**ABOUT THIS EXERCISE**: Print the line containing "Here, each photo" and each line after it through the end of the material below, exactly as it appears, but skip the pictures.

——

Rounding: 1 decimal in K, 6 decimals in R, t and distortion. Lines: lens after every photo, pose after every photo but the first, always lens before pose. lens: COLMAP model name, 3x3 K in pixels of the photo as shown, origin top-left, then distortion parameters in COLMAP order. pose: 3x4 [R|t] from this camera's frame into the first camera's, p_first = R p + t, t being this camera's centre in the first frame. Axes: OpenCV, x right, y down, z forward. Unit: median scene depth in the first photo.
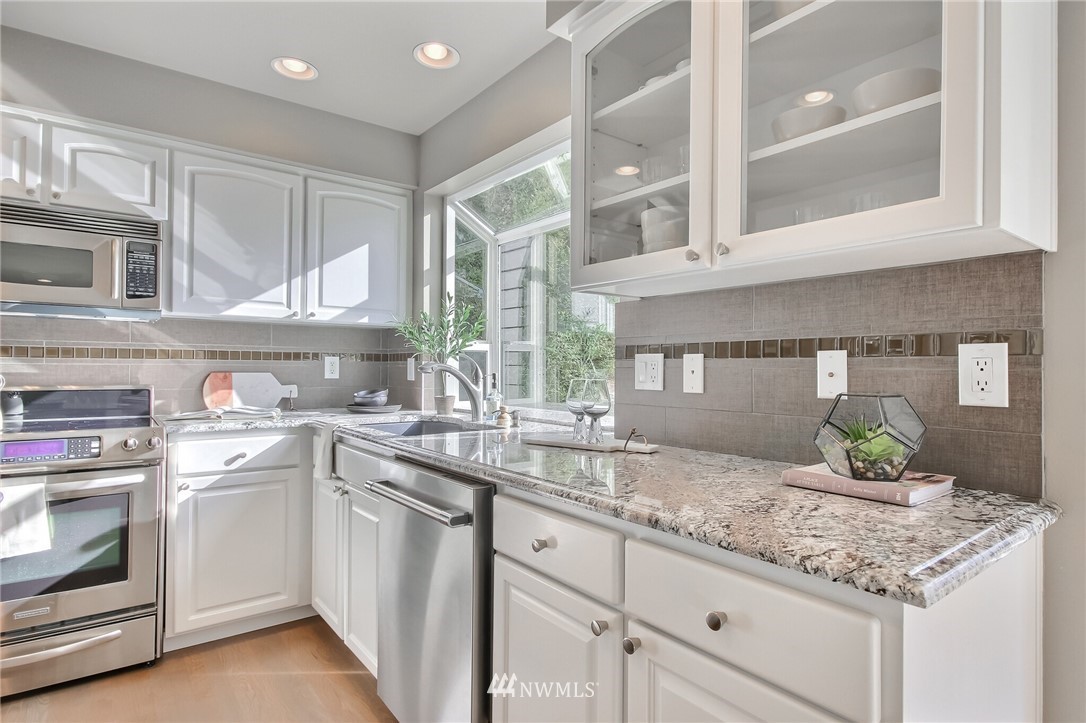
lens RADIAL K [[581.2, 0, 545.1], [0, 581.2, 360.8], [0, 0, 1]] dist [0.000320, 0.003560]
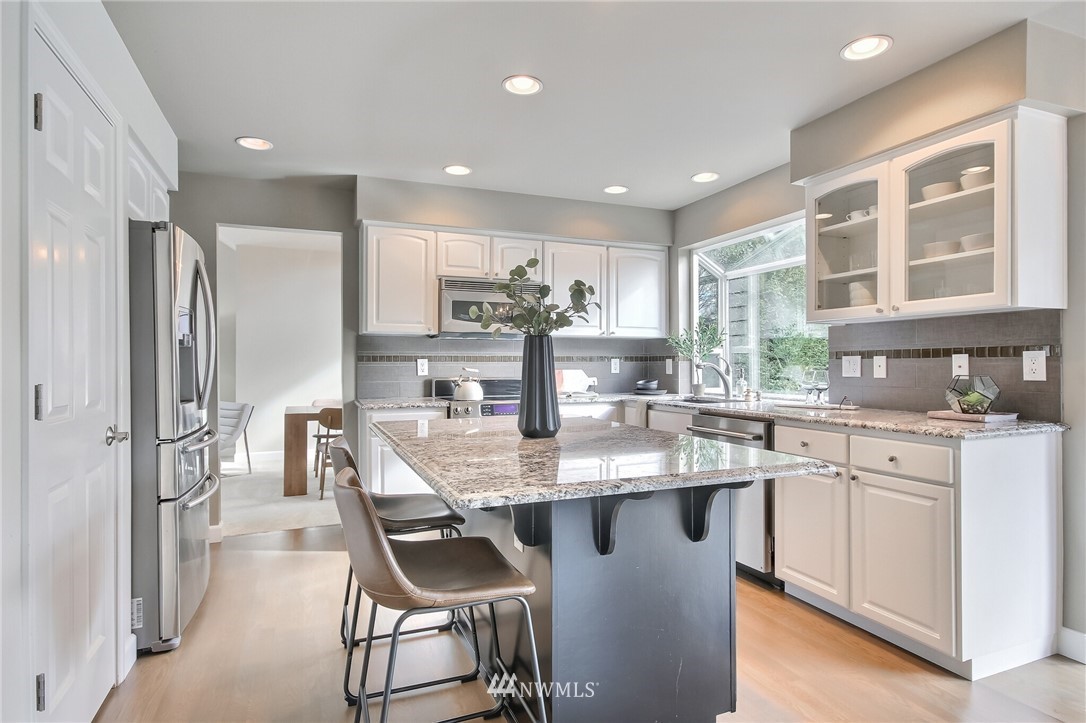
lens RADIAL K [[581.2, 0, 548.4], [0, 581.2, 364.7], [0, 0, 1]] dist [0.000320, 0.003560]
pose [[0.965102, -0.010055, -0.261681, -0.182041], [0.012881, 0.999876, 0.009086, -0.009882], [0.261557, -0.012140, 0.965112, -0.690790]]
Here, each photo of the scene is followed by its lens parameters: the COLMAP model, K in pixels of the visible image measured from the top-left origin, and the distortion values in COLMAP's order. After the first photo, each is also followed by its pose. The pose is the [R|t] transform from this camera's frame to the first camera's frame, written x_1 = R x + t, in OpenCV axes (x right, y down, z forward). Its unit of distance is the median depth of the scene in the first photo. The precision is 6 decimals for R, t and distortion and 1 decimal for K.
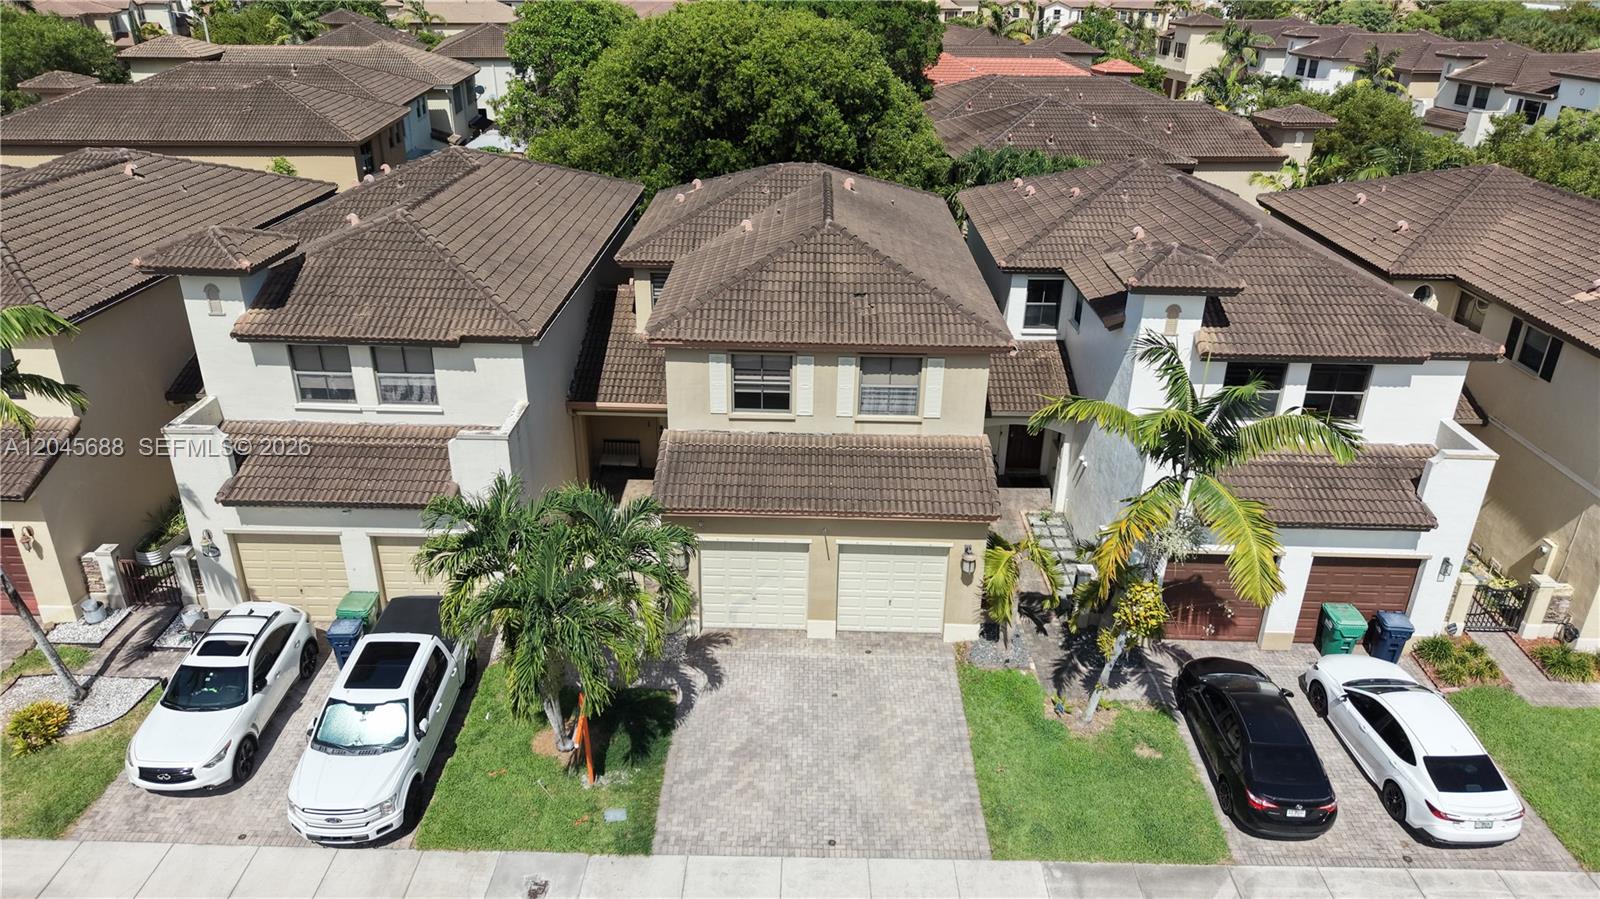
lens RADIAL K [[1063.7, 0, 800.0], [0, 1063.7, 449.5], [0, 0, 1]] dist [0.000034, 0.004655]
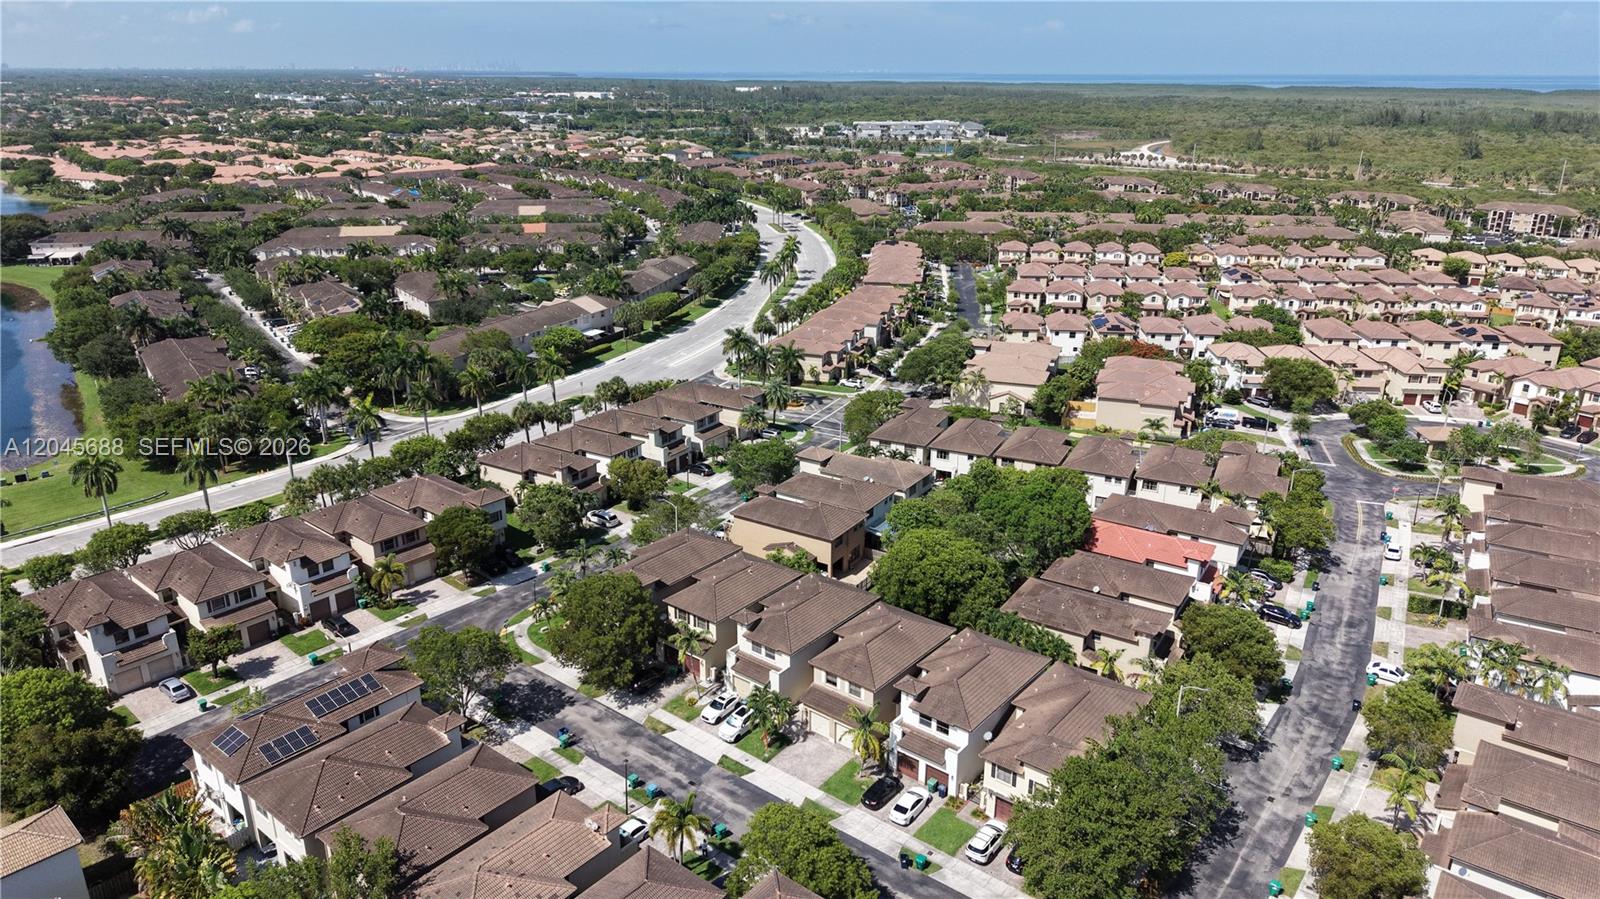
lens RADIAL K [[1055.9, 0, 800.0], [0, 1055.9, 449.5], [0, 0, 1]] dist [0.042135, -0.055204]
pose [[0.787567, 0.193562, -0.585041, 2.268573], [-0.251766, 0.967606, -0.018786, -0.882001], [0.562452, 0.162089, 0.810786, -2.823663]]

——

**ANSWER BELOW**:
Here, each photo of the scene is followed by its lens parameters: the COLMAP model, K in pixels of the visible image measured from the top-left origin, and the distortion values in COLMAP's order. After the first photo, each is also followed by its pose. The pose is the [R|t] transform from this camera's frame to the first camera's frame, written x_1 = R x + t, in OpenCV axes (x right, y down, z forward). Its unit of distance is the median depth of the scene in the first photo. The precision is 6 decimals for R, t and distortion and 1 decimal for K.
lens RADIAL K [[1063.7, 0, 800.0], [0, 1063.7, 449.5], [0, 0, 1]] dist [0.000034, 0.004655]
lens RADIAL K [[1055.9, 0, 800.0], [0, 1055.9, 449.5], [0, 0, 1]] dist [0.042135, -0.055204]
pose [[0.787567, 0.193562, -0.585041, 2.268573], [-0.251766, 0.967606, -0.018786, -0.882001], [0.562452, 0.162089, 0.810786, -2.823663]]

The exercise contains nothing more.